I'm descended from William the Conquerer via the Cecils (William Cecil exchequer for Elizabeth I) along with many kings of England and other European countries and prominant families.
it's funny how the french and british fought four centeries, and created one of the most famous rivalvry of the history of the western world, while being basically cousins in terms of heritage and culture... history is so fascinating
True. The Normans gave us so many poetry, architecture, cuisine, art, attire, and legal system. That brought us a close similarity with France.
Next up; "Is Matt Easton actually a VIKING! ?"😁
Of course not. His helmet doesn't have any horns on it. ;-)
I’ve never heard of the Normans, cool video
Thank you
In 1066, Norman didn't really mean "of scandinavian descent" but more "coming from the Duchy of Normandy", regardless the genetics. Half of William's army was not made of Normans but Bretons, Flemish, etc... 155 years (5 generations) had passed since Rollo's time and the danish settlers quickly mingled with the local population, as soon as the first generation. William himself had a non-norman mother... Everybody spoke the regional version of French and, essentially, only some moral traits and practices remained of the viking heritage.
Awesome stuff, as usual. In my reading of the norman conquest (and i may me way off, its only a hobby not my profession by any means) but i believe the same is for England. The Normans came and took over ruling, but didn't displace the people. William put Normans in place of the Anglo Saxon leaders and ruled from afar? This i think can still be seen today as many upper class families bear french surnames. So its kinda like we still are under Norman control to a genetic degree? As i say, i'm obviously no expert, but its such an interesting subject, and to see how we were molded by history.

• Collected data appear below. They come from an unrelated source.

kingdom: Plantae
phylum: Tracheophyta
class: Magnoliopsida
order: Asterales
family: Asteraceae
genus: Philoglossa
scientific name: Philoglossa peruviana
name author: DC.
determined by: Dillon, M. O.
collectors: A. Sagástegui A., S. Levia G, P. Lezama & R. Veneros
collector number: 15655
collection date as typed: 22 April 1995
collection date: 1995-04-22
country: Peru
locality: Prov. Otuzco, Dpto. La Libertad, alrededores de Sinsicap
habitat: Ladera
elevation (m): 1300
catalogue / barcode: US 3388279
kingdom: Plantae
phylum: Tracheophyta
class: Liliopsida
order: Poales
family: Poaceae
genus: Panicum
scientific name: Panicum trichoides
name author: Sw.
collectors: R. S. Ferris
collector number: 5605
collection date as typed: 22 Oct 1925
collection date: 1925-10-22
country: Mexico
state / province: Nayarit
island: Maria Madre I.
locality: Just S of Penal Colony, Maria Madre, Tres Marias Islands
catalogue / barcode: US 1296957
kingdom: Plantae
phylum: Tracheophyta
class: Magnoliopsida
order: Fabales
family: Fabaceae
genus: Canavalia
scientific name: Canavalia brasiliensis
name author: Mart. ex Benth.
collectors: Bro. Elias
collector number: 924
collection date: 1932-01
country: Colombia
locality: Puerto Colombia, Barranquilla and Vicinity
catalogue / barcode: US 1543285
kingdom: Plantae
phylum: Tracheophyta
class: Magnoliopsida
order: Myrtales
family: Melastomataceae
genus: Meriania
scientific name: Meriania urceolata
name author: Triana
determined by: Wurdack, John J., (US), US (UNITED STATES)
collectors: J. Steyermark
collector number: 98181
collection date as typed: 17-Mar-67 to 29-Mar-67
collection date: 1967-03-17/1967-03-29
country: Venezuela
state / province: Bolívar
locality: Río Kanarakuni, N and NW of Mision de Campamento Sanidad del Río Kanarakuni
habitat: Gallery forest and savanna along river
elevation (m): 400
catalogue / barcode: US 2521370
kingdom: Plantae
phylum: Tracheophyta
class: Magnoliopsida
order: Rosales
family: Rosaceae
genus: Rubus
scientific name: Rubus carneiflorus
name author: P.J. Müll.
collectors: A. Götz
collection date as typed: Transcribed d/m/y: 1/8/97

And the Angles and Saxons like didn't replace the previous peoples but contributed to their culture and so on. We draw rather arbitrary lines and call people by different names at certain points in the history, human beings mixing and mixing to until we draw another line no longer calling them homo sapiens.
@@paavohirn3728 yes there is the idea the germanic tribes invaded and replaced the Britons, either killing or driving them out, but while there was definitely some conflict between them, there was also conflict among them and there isn't any evidence for an invasion as such or wide spread battles between the two groups. The archeology and genetics seem to strongly imply the Britons didn't leave, but the prevailing culture became dominated by the germanic tribes.
This is a great follow-up to the Viking Era sword video, just whom is it that is hacking my arm off?